**Excerpted passage:**

⟨

00:39:00 audio recording

Rights

This content is available under a CC BY-NC 4.0 International license (Creative Commons Attribution-NonCommercial 4.0). It has been published ‘as is’ and may contain inaccuracies or culturally inappropriate references that do not necessarily reflect the official policy or position of the University of Lincoln or the International Bomber Command Centre. For more information, visit https://creativecommons.org/licenses/by-nc/4.0/ and https://ibccdigitalarchive.lincoln.ac.uk/omeka/legal.

Identifier

AThomsonGB171005

Transcription

GT: Ok. This interview is being conducted for the International Bomber Command Centre. The interviewer is Alistair Montgomery. Monty. And the interviewee is Warrant Officer George Thomson. And the interview is taking place at George’s home in Newton Mearns near Glasgow. George, tell me a little bit about your, your family background and where you lived prior to joining the Royal Air Force.

⟩

**Written problem:** Rewrite the interview transcription starting at "GT: Ok. This" and ending at "Royal Air Force.", changing "interviewee" to "participant".

**Entries shown:**
⟨

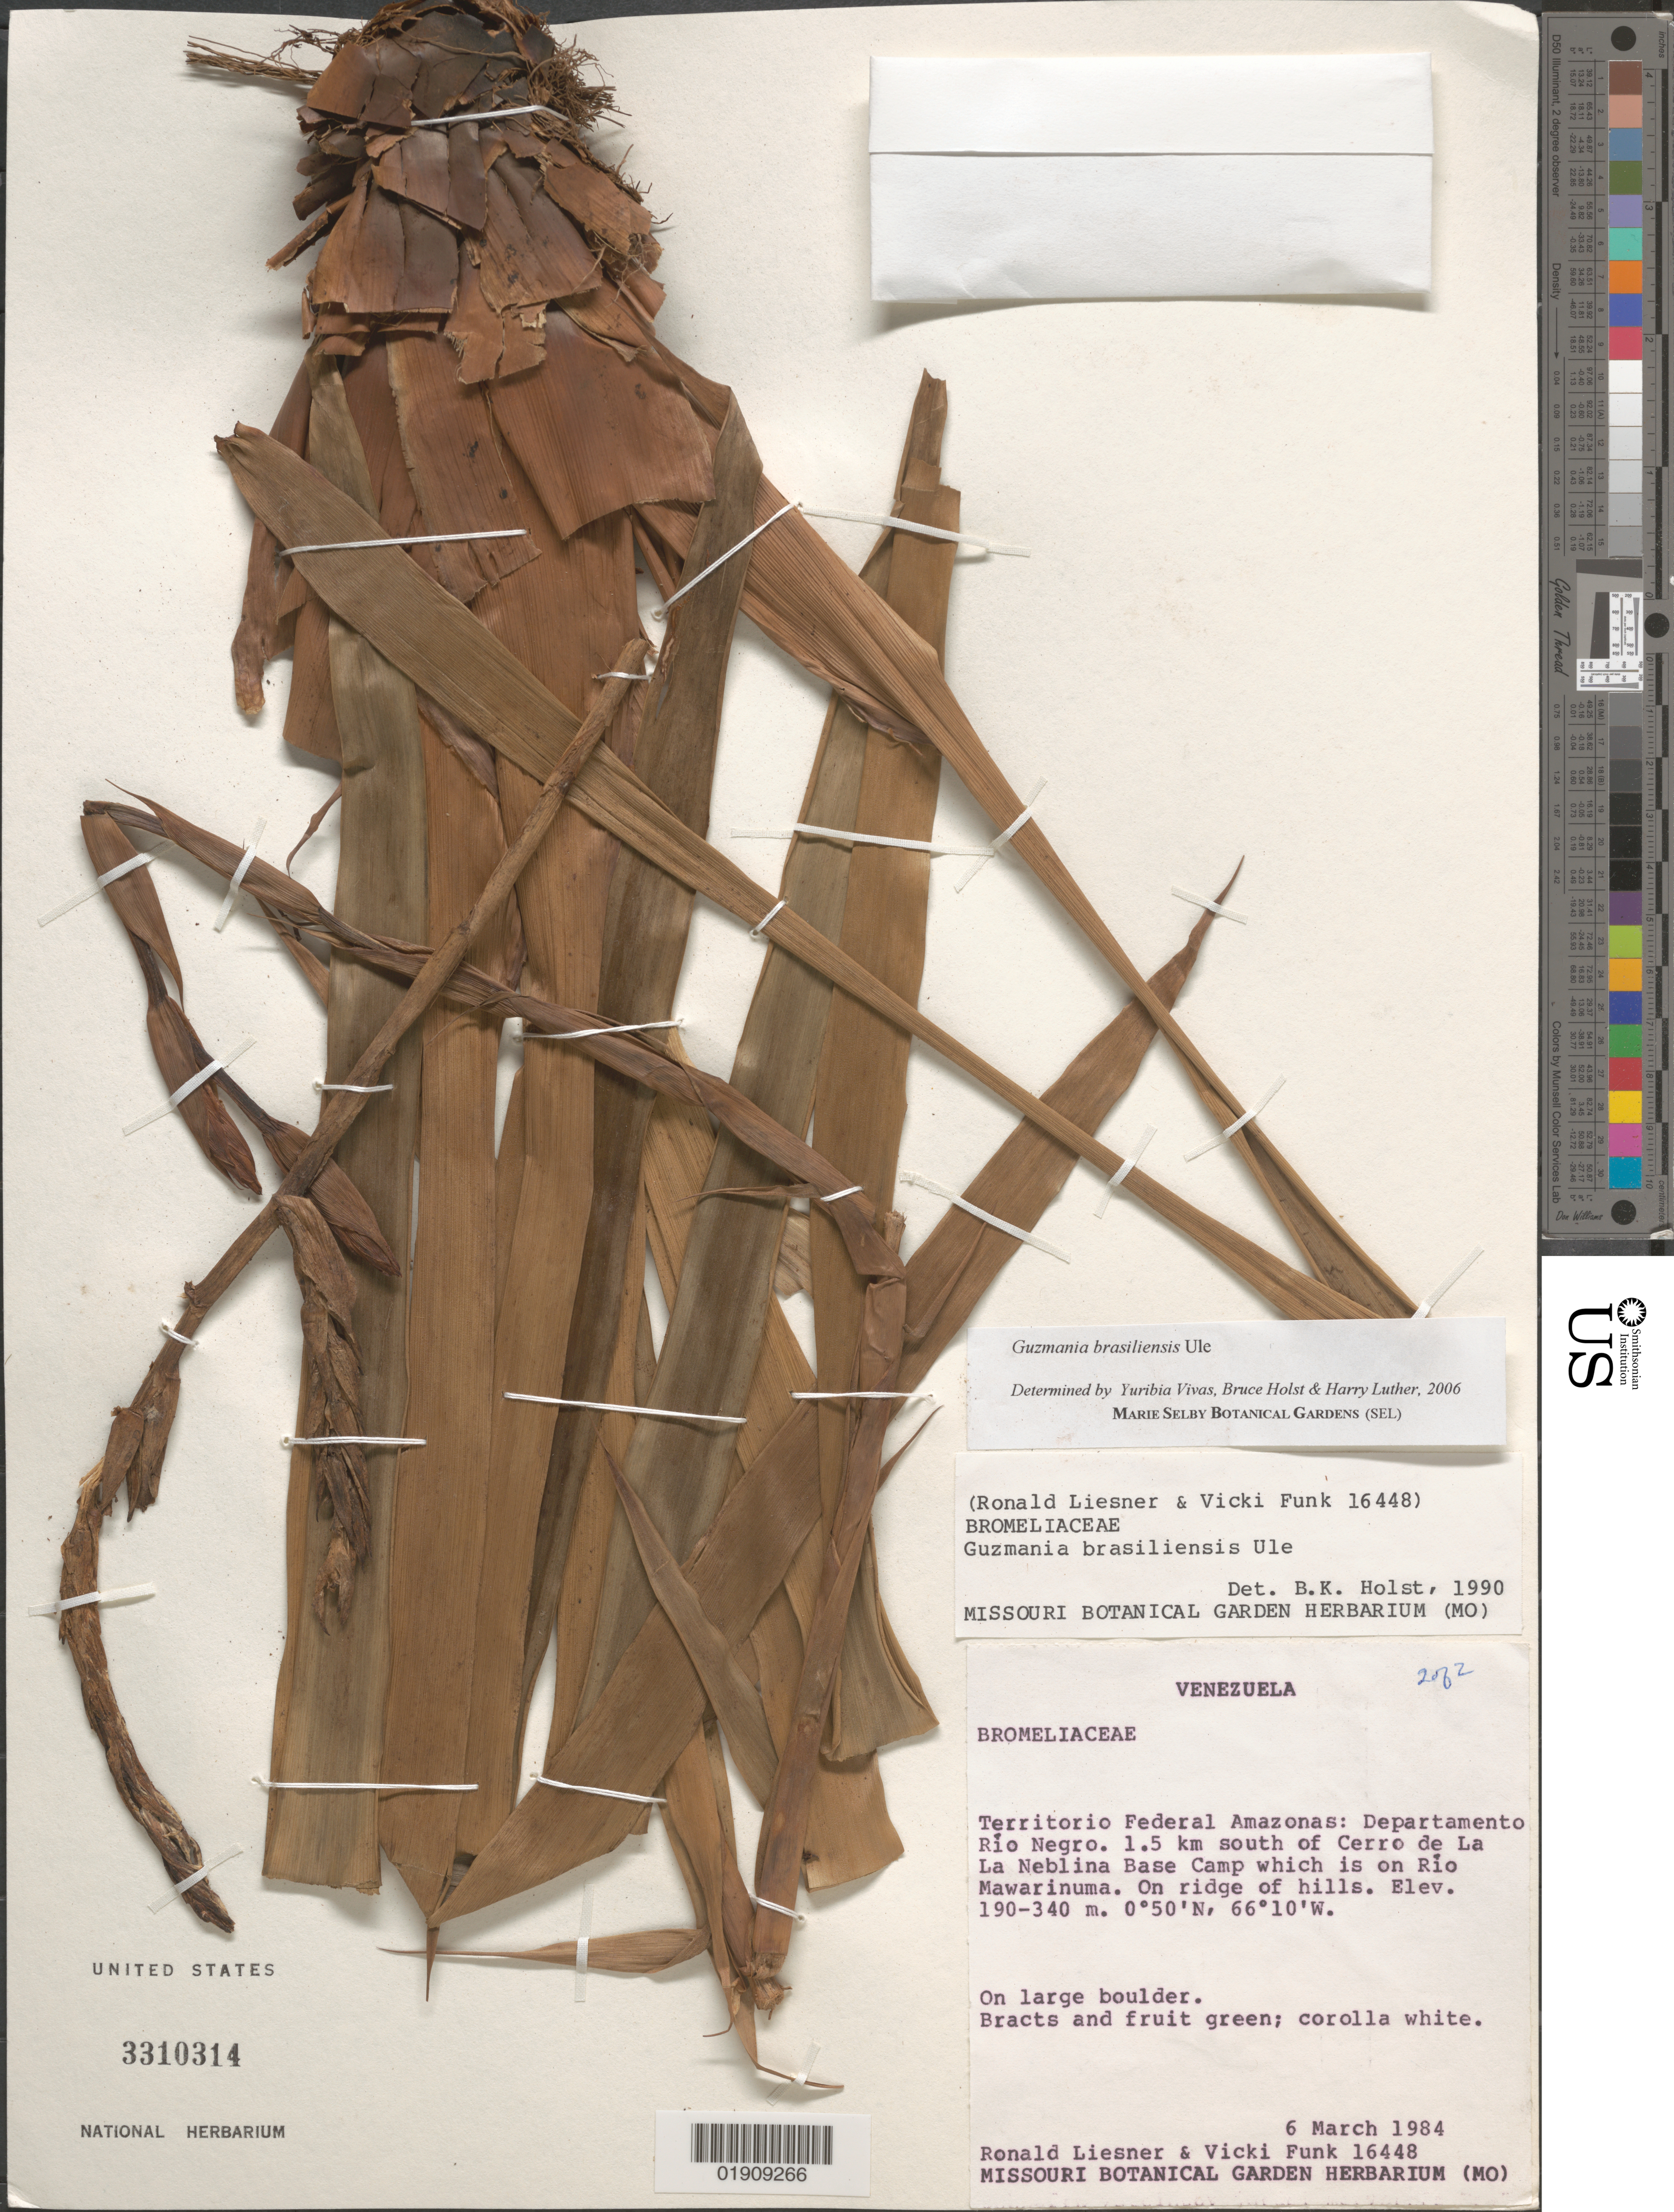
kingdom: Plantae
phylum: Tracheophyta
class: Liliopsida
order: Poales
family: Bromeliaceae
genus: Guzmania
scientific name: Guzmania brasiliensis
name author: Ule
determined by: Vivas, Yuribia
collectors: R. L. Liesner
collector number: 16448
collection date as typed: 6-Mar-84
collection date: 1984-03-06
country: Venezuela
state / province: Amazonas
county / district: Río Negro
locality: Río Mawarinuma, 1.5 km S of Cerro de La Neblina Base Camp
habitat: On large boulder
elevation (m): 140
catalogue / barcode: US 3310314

⟩

**Finished exercise:**
GT: Ok. This interview is being conducted for the International Bomber Command Centre. The interviewer is Alistair Montgomery. Monty. And the participant is Warrant Officer George Thomson. And the interview is taking place at George’s home in Newton Mearns near Glasgow. George, tell me a little bit about your, your family background and where you lived prior to joining the Royal Air Force.